On one side of the field the Seattle Sounders, 2-1 winners, saw their livid captain Osvaldo Alonso charge the officials, earning a red card. On the other side, Los Angeles Galaxy players embraced, pumped their fists and generally went wild, celebrating a title and collecting a trophy they won despite losing.

Welcome to the MLS postseason, where things aren't always what they seem. Because despite being outplayed, outhustled and outclassed on a rainy, bone-chilling night at CenturyLink Field, the Galaxy is going on to the league championship game and the Sounders are going home, Seattle having lost the two-game series on aggregate goals, 4-2.

"We didn't play particularly well, there's no question about that," said coach Bruce Arena, whose team won the first leg of the playoff, 3-0. "But we did what we came here to do, advance into the MLS Cup finals. We won this competition and deserve to move forward."

Forward being a Dec. 1 championship game against the Houston Dynamo, the team the Galaxy beat in last year's MLS Cup final at the Home Depot Center in Carson, Calif. And because Arena's team had a better regular-season record than Houston, the Galaxy will again play host to the title game.

"The same teams in our stadium again. So we'll take it," striker Robbie Keane said. "The most important thing is we're in the final."

And the guy who played the most important part in getting the Galaxy there was Keane, whose penalty-kick goal in the 68th minute - his fifth score in three games - deflated an urgent Seattle attack and silenced a crowd of 44,575. What's more, it was the handball call against Adam Johansson to set up the penalty kick that had the Sounders livid afterward.

Needing to beat the Galaxy by three goals just to force overtime, the Sounders came out with an urgency that went unmatched by the Galaxy who, playing without injured captain Landon Donovan, chased the game all night.

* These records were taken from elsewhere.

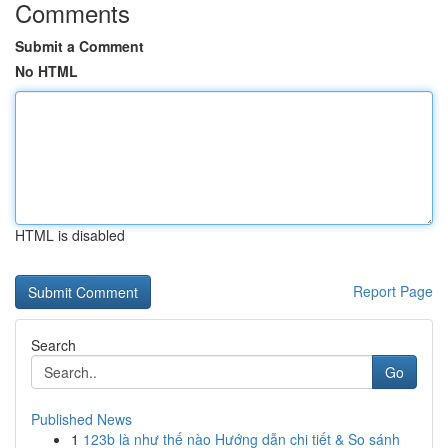
Comments
Submit a Comment
No HTML
HTML is disabled
Report Page
Search
Go
Published News
1
123b là như thế nào Hướng dẫn chi tiết & So sánh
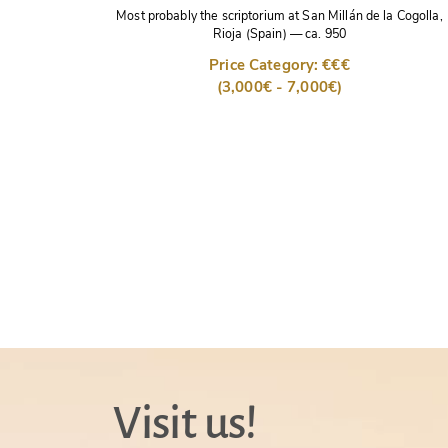
Most probably the scriptorium at San Millán de la Cogolla,
Rioja (Spain)
—
ca. 950
Price Category: €€€
(3,000€ - 7,000€)
Visit us!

Seattle's energy was rewarded in the 12th minute when Eddie Johnson took a long through ball from Zach Scott up the left wing and, with defender Omar Gonzalez hanging on, lined a left-footed shot from the middle of the box into the lower left corner.

Johnson had beaten goalkeeper Josh Saunders a minute earlier, taking a pass from Christian Tiffert in the box and one-timing a shot into the center of the net but that score was disallowed by an offside call.

The Sounders didn't let up, though, and when Scott scored on a diving header 12 minutes into the second half the momentum was clearly with Seattle.

Keane stopped that with a nifty play nine minutes later, taking the ball up the left side of the penalty area despite some close marking from Johansson, who eventually pinned Keane against the end line.

With nowhere to go, Keane tried to send a wrong-footed cross toward the goal but the ball struck the defender in the left hand instead, earning a penalty call from referee Mark Geiger, a penalty Keane converted.

"You can't try to get a penalty in that situation. I was just trying to get the ball across and the referee gave a penalty," Keane said. "So lucky for us. Certainly they were the better team tonight. There's no question about that.

"But at the end of the day we're in the final, so that's all that matters."